La hondura de una crisis que, lejos de atenderse, fue agravada deliberadamente, lleva a considerar otras perspectivas. Quizás la acción más eficaz para impactar el caos migratorio es contribuir a resolver las serias carencias de la gente en sus países de origen; no agudizarlas, no desviarlas. Visto así, el bienestar local es el bienestar de toda la región. Lo que procede entonces es optimizar las ayudas, adecuarlas a las realidades, refinar los criterios de análisis, ampliar la interlocución. Y comenzar por hacerse las preguntas apropiadas.
“¿Qué se puede aprender de décadas de relaciones entre Estados Unidos y América Latina sobre las circunstancias en las que se puede ejercer la influencia norteamericana y sus políticas, a fin de mejorar las perspectivas de fortalecimiento de la gobernabilidad democrática?”, planteaba Abraham Lowenthal en 2011. Cuando en 1974 advertía que la combinación de altas tasas de natalidad, bajo crecimiento económico, grandes desigualdades y proximidad a EE.UU. causarían “un flujo de migración a largo plazo e irreversible hacia este país”, su conclusión era que el propio interés nacional norteamericano impelía a invertir sostenida y sustancialmente en el desarrollo socioeconómico y político de naciones del continente. Esto, a fin de fomentar “una vecindad más estable, pacífica y empática”.
El espíritu de lo que J.F. Kennedy bautizó como la Alianza para el Progreso (1961-1970) sirve para reorientar los abordajes de políticas con buenas intenciones, pero infelices resultados. El programa de ayuda económica, política y social para Latinoamérica, la cooperación en aspectos técnicos y financieros por parte de EE.UU. a través de sus instituciones y organismos multilaterales como el BID y la OEA, pretendía «mejorar la vida de todos los habitantes del continente”. En su discurso, Kennedy evoca explícitamente a Bolívar, y augura una década de «progreso democrático». El apoyo a medidas reformistas para impulsar democracias locales (según principios de autodeterminación de los pueblos) y contrarrestar la tentación revolucionaria que mostraba sus dientes desde Cuba, parecía un enfoque más sensato y menos costoso que el del intervencionismo militar. Pero la muerte de Kennedy en 1963 trunca ese envión. La vuelta a tratos puntuales en los que la cooperación militar era lo prioritario, conspiró contra los nexos de “Buena vecindad” promovidos por Roosevelt, y a los que JFK pretendió dar continuidad.

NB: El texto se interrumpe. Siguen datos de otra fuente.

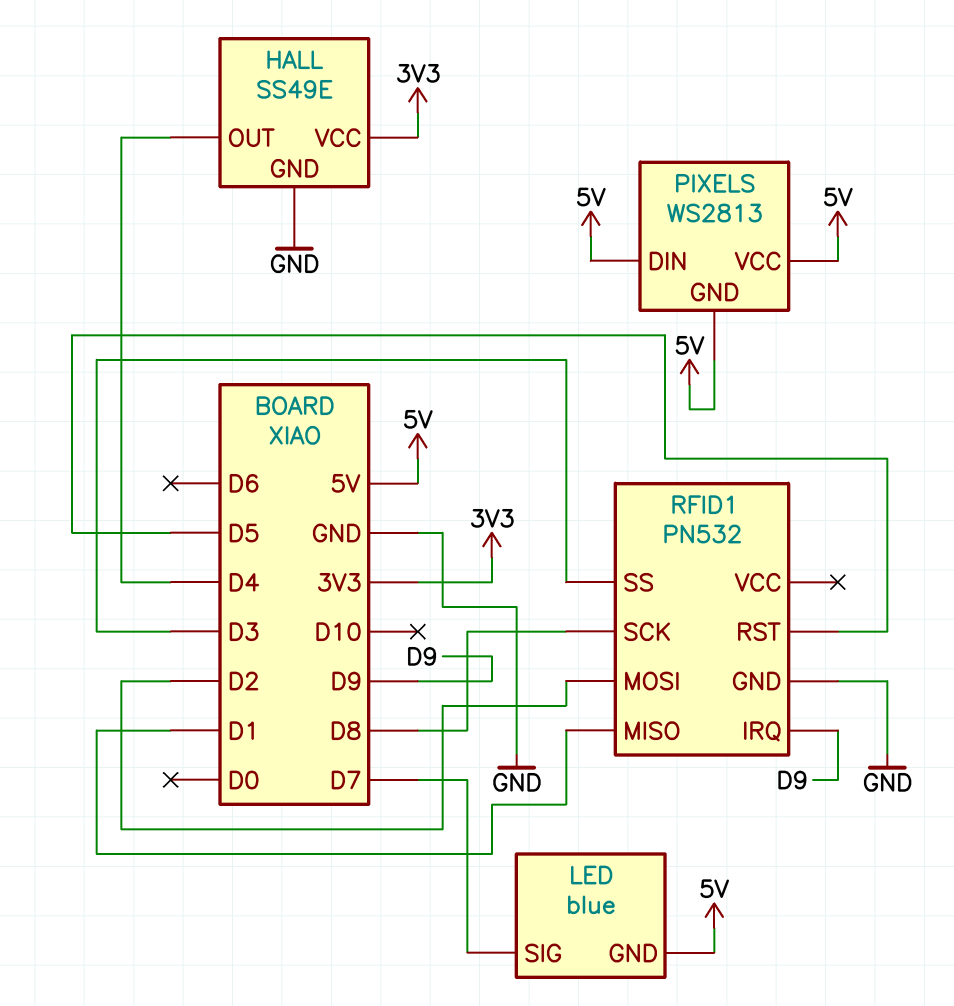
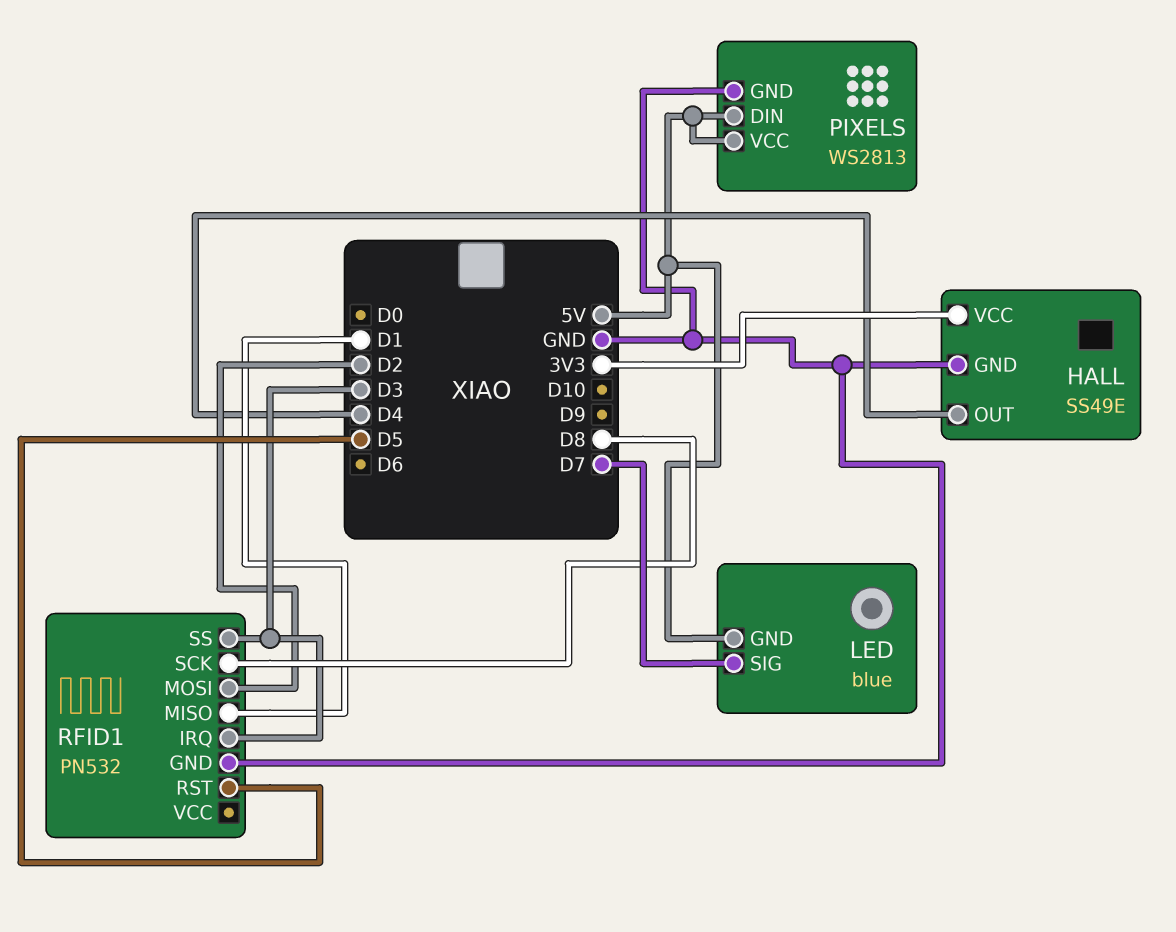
PIXELS pin GND: 5V -> GND
RFID1 pin IRQ: D9 -> D3

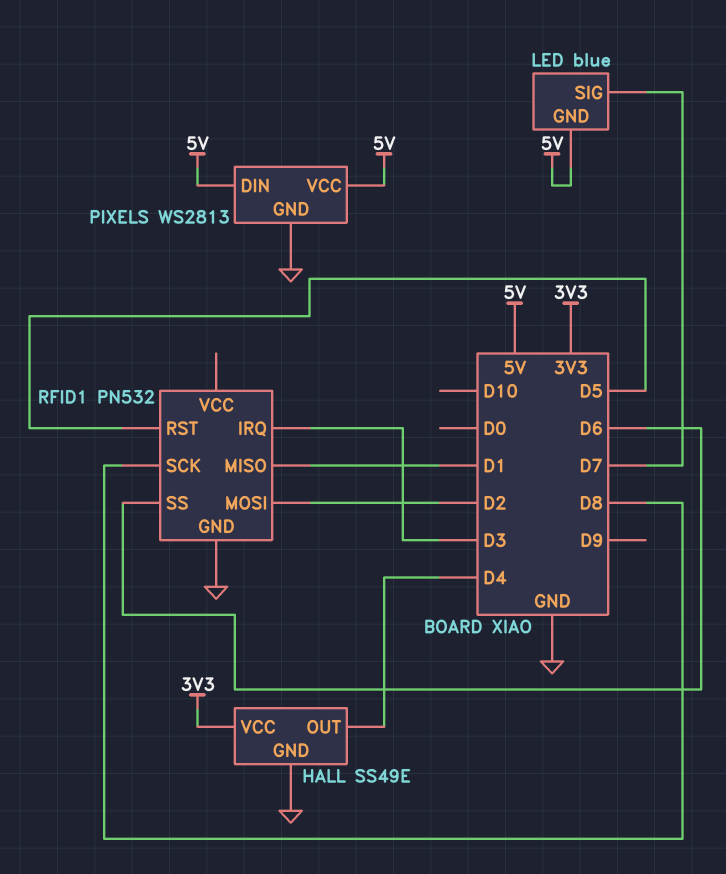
RFID1 pin SS: D3 -> D6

Sin negar la necesidad de buscar lenitivos inmediatos para quienes salen a buscar en otros lares lo que ahora mismo se les niega en los suyos, toca reconocer la importancia de administrar una medicina integral y de largo plazo. Una visión desencantada de la realidad ayudará a digerir que tras la certeza de que “los países no tienen amigos, sino intereses”, está la posibilidad de construir plazas para el común beneficio. Allí, la democratización aún pendiente en Venezuela quizás consiga más de una rendija.